Hamid ist nach Europa gekommen, um zu arbeiten, um Geld zu verdienen und auch seiner Familie etwas zu schicken. »Dazu brauche ich Papiere. Die italienischen Behörden halten uns aber hin. Sie haben Fingerabdrücke genommen und vertrösten uns«, sagt er. Nur weil er und und die anderen Afghanen nicht illegal durch Europa ziehen wollen, sind sie noch nicht dem Beispiel der Tunesier gefolgt. Deren Spuren sind in der norditalienischen Grenzstadt Ventimiglia aufgetaucht.
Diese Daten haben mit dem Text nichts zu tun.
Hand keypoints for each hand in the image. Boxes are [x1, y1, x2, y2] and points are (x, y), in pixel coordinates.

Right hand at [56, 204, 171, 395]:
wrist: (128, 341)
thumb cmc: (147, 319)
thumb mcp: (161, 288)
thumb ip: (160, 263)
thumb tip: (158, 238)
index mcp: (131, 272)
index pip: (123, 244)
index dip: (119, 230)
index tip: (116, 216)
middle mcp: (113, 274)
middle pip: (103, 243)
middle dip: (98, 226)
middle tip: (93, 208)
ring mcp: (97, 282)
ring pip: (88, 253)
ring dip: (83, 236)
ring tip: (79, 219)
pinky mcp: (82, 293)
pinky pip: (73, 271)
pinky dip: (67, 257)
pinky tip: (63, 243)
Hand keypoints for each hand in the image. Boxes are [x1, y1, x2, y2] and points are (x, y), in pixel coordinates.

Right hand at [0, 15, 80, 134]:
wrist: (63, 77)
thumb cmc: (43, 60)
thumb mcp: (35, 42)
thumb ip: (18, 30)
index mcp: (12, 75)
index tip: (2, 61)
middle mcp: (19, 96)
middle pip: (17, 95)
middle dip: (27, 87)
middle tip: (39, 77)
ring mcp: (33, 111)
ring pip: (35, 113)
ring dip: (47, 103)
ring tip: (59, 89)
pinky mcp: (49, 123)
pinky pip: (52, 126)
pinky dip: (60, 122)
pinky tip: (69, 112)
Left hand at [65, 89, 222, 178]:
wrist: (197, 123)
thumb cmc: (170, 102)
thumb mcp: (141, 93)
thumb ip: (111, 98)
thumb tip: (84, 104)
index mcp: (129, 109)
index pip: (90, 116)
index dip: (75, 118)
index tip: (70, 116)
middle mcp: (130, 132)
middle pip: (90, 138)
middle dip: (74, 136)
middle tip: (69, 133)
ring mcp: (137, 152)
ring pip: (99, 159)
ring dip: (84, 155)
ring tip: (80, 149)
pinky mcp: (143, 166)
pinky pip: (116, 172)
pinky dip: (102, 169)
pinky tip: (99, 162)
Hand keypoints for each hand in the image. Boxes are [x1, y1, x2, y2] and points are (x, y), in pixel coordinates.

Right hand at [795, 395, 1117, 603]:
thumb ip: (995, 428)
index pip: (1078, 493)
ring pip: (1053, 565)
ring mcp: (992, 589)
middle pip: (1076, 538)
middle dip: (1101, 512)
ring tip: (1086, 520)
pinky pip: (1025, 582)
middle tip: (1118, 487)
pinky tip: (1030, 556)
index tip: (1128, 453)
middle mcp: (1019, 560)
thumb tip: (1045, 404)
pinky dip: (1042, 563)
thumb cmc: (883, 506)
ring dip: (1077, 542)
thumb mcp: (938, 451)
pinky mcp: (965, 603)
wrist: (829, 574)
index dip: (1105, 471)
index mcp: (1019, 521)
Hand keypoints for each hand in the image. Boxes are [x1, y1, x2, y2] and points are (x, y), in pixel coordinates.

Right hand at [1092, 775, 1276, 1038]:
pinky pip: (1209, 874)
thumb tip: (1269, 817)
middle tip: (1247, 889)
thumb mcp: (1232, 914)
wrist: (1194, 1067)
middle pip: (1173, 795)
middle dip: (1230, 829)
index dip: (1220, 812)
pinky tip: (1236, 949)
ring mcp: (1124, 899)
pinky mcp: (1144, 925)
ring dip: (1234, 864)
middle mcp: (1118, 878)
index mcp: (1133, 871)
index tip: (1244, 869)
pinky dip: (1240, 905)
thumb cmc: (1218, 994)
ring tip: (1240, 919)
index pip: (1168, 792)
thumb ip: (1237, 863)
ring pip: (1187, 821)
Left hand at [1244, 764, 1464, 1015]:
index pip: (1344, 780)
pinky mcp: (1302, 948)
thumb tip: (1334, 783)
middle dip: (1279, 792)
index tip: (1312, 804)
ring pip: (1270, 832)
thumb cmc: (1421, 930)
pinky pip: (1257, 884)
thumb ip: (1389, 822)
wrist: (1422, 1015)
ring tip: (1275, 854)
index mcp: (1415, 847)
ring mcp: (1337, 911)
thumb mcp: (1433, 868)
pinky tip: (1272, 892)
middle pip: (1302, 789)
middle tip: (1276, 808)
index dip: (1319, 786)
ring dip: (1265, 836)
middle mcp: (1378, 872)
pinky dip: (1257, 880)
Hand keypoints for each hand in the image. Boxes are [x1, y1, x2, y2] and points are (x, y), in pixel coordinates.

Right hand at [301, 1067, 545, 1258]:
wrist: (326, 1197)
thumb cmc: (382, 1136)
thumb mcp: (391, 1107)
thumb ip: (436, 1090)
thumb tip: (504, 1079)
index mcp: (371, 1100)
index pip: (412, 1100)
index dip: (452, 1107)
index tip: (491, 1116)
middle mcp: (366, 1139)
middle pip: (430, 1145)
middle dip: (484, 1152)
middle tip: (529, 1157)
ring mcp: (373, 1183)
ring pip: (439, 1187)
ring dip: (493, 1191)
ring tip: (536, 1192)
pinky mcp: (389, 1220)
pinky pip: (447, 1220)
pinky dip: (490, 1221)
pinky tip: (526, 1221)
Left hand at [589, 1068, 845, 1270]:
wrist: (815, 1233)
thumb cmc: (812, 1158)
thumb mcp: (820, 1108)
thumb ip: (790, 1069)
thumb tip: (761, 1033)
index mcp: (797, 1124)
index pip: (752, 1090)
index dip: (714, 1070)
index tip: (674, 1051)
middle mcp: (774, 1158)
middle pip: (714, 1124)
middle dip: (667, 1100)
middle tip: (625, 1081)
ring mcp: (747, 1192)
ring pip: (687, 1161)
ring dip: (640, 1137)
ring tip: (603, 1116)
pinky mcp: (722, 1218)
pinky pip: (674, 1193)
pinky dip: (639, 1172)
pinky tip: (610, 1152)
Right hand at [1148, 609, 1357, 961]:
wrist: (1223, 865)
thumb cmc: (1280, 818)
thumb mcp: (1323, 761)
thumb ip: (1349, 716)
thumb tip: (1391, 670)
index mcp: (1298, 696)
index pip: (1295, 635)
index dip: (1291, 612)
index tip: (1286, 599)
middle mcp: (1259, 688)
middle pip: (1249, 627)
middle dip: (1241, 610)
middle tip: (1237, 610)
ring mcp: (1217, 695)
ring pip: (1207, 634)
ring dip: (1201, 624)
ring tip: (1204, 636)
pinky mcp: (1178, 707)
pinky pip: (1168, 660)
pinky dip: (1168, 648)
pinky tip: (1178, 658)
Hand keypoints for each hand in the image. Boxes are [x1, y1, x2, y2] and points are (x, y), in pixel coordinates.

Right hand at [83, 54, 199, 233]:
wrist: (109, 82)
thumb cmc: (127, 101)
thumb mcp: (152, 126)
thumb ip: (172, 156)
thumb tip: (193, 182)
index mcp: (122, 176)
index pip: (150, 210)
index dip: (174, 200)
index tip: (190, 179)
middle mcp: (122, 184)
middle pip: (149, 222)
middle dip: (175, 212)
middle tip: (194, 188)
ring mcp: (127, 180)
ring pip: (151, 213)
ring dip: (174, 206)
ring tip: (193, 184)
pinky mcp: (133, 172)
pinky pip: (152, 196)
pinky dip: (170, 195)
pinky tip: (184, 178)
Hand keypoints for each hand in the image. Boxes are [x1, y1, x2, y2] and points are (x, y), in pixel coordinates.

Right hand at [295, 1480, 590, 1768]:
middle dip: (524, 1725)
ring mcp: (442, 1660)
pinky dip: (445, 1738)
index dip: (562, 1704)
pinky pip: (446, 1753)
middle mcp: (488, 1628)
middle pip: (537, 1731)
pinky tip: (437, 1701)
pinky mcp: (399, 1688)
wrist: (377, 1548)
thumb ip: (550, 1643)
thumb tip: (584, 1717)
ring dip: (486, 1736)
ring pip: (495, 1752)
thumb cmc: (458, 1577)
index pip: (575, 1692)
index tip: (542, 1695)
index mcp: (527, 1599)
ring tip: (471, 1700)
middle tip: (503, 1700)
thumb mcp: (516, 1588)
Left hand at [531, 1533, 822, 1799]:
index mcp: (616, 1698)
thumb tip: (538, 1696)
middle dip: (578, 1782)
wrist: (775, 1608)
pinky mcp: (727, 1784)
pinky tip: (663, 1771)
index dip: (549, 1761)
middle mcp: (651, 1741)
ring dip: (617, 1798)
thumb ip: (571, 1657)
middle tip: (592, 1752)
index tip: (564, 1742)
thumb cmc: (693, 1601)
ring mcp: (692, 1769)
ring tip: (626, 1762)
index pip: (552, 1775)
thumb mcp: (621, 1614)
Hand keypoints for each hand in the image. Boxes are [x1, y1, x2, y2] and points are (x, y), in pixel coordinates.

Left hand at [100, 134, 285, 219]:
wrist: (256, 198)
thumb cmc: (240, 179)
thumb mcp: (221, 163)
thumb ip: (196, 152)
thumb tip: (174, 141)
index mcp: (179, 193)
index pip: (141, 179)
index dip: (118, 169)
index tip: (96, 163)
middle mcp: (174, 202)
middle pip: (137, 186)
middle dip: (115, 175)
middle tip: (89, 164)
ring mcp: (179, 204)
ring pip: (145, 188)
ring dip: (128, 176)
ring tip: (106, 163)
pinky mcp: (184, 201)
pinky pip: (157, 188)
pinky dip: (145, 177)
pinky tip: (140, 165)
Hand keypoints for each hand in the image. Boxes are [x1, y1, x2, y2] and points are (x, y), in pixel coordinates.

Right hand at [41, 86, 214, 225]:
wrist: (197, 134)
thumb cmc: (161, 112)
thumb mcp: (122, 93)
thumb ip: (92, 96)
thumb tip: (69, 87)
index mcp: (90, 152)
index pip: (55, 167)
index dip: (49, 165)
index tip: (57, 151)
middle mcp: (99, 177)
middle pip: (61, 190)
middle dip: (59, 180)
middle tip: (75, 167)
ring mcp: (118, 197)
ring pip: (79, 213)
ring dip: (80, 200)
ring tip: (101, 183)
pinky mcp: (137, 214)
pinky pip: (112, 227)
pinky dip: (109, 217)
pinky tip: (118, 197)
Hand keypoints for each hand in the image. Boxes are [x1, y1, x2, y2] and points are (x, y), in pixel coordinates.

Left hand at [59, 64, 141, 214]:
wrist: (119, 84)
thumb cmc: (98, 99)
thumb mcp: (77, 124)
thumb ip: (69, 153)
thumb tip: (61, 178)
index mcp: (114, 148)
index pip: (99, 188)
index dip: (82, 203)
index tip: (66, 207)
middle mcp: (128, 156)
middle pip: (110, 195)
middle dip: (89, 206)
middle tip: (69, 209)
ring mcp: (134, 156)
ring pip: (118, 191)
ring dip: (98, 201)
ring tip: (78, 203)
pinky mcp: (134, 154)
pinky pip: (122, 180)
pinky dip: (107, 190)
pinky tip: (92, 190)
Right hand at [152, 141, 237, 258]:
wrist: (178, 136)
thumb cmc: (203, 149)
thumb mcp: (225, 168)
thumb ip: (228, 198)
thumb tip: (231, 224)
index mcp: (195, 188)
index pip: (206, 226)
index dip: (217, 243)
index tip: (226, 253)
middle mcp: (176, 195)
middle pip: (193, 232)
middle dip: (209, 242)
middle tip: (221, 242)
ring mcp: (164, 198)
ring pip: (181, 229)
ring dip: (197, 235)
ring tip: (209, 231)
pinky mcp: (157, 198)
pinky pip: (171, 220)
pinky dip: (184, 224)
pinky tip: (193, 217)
Ein Journalist des Nachrichtenmagazins »Espresso« begleitete einige Flüchtlinge und berichtete, dass sie ungehindert mit der Eisenbahn nach Frankreich fahren konnten.

Von ihren Schicksalsgenossen aus Lampedusa sind in Mineo nur Flüchtlinge aus Somalia, Äthiopien und Eritrea übrig geblieben. Seki, Djamila und Tumi gehören zu ihnen. »Wir sind vor einer Woche aus Lampedusa hier angekommen. Vorher haben wir in Tripolis gelebt und dort als Hausmädchen bei libyschen Familien gearbeitet. Als dort die Schießereien begannen, sind wir weg«, erzählen die drei jungen Äthiopierinnen. Die Bedingungen in dem ehemaligen Wohncamp der US-Soldaten finden sie zwar gut. Aber sie wollen endlich selbst ihren Lebensunterhalt bestreiten. Sie entsprechen dem Typus jener flexiblen und tüchtigen Arbeitskräfte, die in Deutschland gelobt werden, wenn sie ihre darbenden Heimatregionen im Osten verlassen, um woanders Lohn und Brot zu finden. Wer jedoch Afrika oder Asien aus ähnlichen Gründen verlässt, wird in Lager gesteckt und zur Untätigkeit gezwungen.